Could Liz Kendall turn out to be the most significant figure of Keir Starmer’s government, and a Chancellor in the making? When I wrote on the Work and Pensions Secretary’s proposed reforms here in November, I was sceptical that Labour really had much intention of pushing through benefits cuts, not least because the party had spent the past 14 years shouting ‘austerity’ every time the Tories so much as proposed to cut a bean from the benefits bill. Starmer himself has accused the previous government of “turning on the poorest in our society” when it proposed to end the temporary £20 weekly bonus added to benefits during Covid.
Kendall has gained a very keen supporter in her quest for rapid cuts to the benefits bill: Rachel Reeves
Yet Kendall does seem to be quite determined. It is reported today that she is preparing a package of welfare reforms to be published over the next fortnight which could see claimants losing up to £5,000 a year in benefits. In particular, she is proposing that a category known as “limited capability for work or work-related activity” be abolished, which would make it far harder for people to claim that mental illness makes it difficult for them to find work.
The political ground is certainly shifting as the sheer scale of the growth in benefits claims becomes apparent. In January, the House of Lords Economic Affairs Committee published a report dismissing the idea that the number of people on sickness benefits is being driven by a genuine rise in sickness, perhaps related to post-Covid conditions, or by long NHS waiting lists. Rather it suggested that people who are out of work have a financial incentive to claim additional sickness benefits, and that once they are on them they have little incentive to seek work – they find themselves in a benefits trap. The committee is formed of three Labour peers, three Conservatives, three crossbench and two Lib Dems, so is a genuine cross-party voice.

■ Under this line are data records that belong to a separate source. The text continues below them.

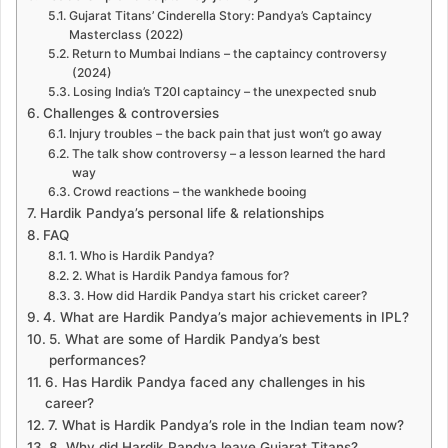
Gujarat Titans’ Cinderella Story: Pandya’s Captaincy
Masterclass (2022)
Return to Mumbai Indians – the captaincy controversy
(2024)
Losing India’s T20I captaincy – the unexpected snub
Challenges & controversies
Injury troubles – the back pain that just won’t go away
The talk show controversy – a lesson learned the hard
way
Crowd reactions – the wankhede booing
Hardik Pandya’s personal life & relationships
FAQ
1. Who is Hardik Pandya?
2. What is Hardik Pandya famous for?
3. How did Hardik Pandya start his cricket career?
4. What are Hardik Pandya’s major achievements in IPL?
5. What are some of Hardik Pandya’s best
performances?
6. Has Hardik Pandya faced any challenges in his
career?
7. What is Hardik Pandya’s role in the Indian team now?
8. Why did Hardik Pandya leave Gujarat Titans?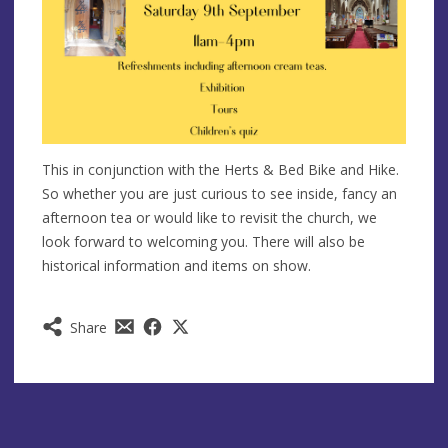
This in conjunction with the Herts & Bed Bike and Hike.
So whether you are just curious to see inside, fancy an
afternoon tea or would like to revisit the church, we
look forward to welcoming you. There will also be
historical information and items on show.
Share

Moreover, Kendall has gained a very keen supporter in her quest for rapid cuts to the benefits bill. Rachel Reeves is desperate to avoid an emergency tax-raising Budget in March. When she delivered her first Budget, just three months ago, not only did she tell us that she had no further need for a second round of tax rises on the scale of those delivered in October, she also said that the Budget would return to being a once-a-year affair. To go back on that now would be a huge humiliation which could well fatally undermine her authority and hasten her political demise.
Now that the Chancellor is in breach of her fiscal rules, no further borrowing is really possible. The only way to avoid tax rises, therefore, is spending cuts, and pretty sharp ones at that. And if you want to cut a significant amount of spending in a hurry, the Department for Work and Pensions is the only practical place to look. That means either cutting the state pension – and, of course, the winter fuel payment has already landed Reeves in trouble – or the benefits bill which, at £65 billion a year, now exceeds the defence budget.
Kendall, then, is a key figure who very likely holds the fate of the Chancellor in her hands. She is certainly going to face a very tough challenge from the Labour types who have a gut reaction always to support benefit claimants, as well as from opportunistic opposition MPs. There are many Conservatives who were happy to support benefits cuts when in government, but who were among the loudest to protest when Reeves cut the winter fuel payment.
Kendall should certainly be able to take the latter in her stride (no pun on the shadow chancellor intended). Welfare reform was one of the Conservatives’ big ideas when they came to office as the dominant half of the coalition in 2010. Iain Duncan Smith’s crusade was to end the benefits trap and make work pay. He made a good start, but like much else it all went to the wall after the ructions caused by Brexit after 2016. From 2018 onwards, when the number on out of work benefits bottomed out and began to rise sharply (all before Covid), the Tories’ record on welfare was abysmal. Kendall should lose no opportunity to remind them of it.